Winter refuses to let go. When I went for my morning walk at 7AM there was a one inch coating on cars, vegetation and awnings. It looked nice. The best thing about it was I knew it would be gone by noon. Areas outside the city got whacked with six to ten inches. Fortunately that, too, will not be around long enough to blacken.
It was cold and lonely during the afternoon shift. No one was crazy enough to stop in the biting wind. Fortunately, it warmed considerably by late afternoon, the breeze dying down. My old Exchange buddy, Adam, was kind enough to buy Jane Smiley's comic novel, Moo. Steve, the poet laureate of Sheepshead Bay, fresh from a ten-day working vacation in Mexico, also stopped by. He had a great time, the temperature in the 80's. He covered a jazz festival for his own web magazine. Needless to say, he is bummed by the weather here.

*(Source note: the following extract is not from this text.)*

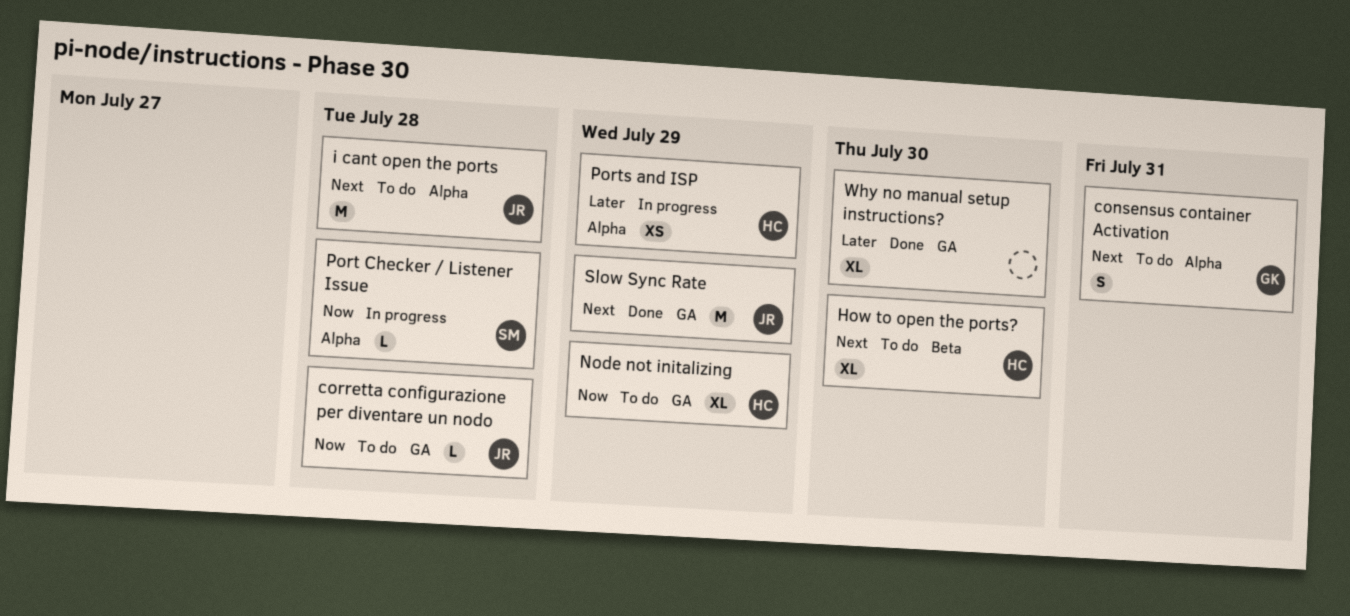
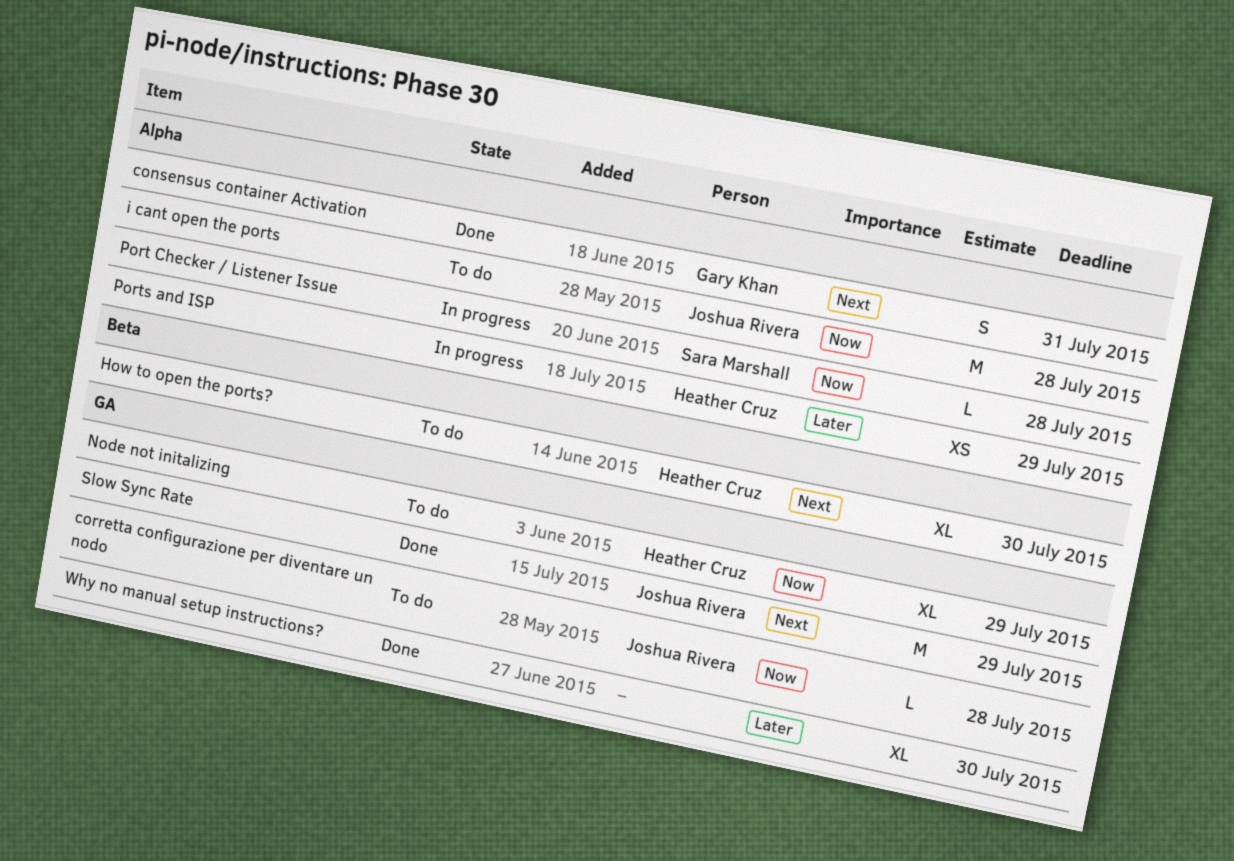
consensus container Activation, status: To do -> Done
i cant open the ports, priority: Next -> Now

Last night I enjoyed Dark City (1950), courtesy of Netflix. It introduced Charlton Heston, although it was his second film, his first being a Shakespearean production. The rest of the cast was first rate, familiar to movie buffs: Lizabeth Scott, as a good girl for a change; Viveca Lindfors, Don Defore, Ed Begley, Harry Morgan, Dean Jagger, Mike Mazurky, as a silent psychopath; and Jack Webb, as effective as I've ever seen him, playing a heel. It was interesting to see Webb be mean to Morgan. Of course, the two would eventually team as cops in Dragnet. The film was directed by William Dieterle, most famous for The Hunchback of Notre Dame (1939), which contains one of my all-time favorite scenes, when Charles Laughton as Quasimodo swings on a rope from the church to the gallows to the rescue the beautiful gypsy, Esmeralda (Maureen O'Hara), falsely accused of murder.. He swings back to the church, holds the fainted Esmeralda above his head and cries: "Sanctuary!" as the crowd cheers. Awesome.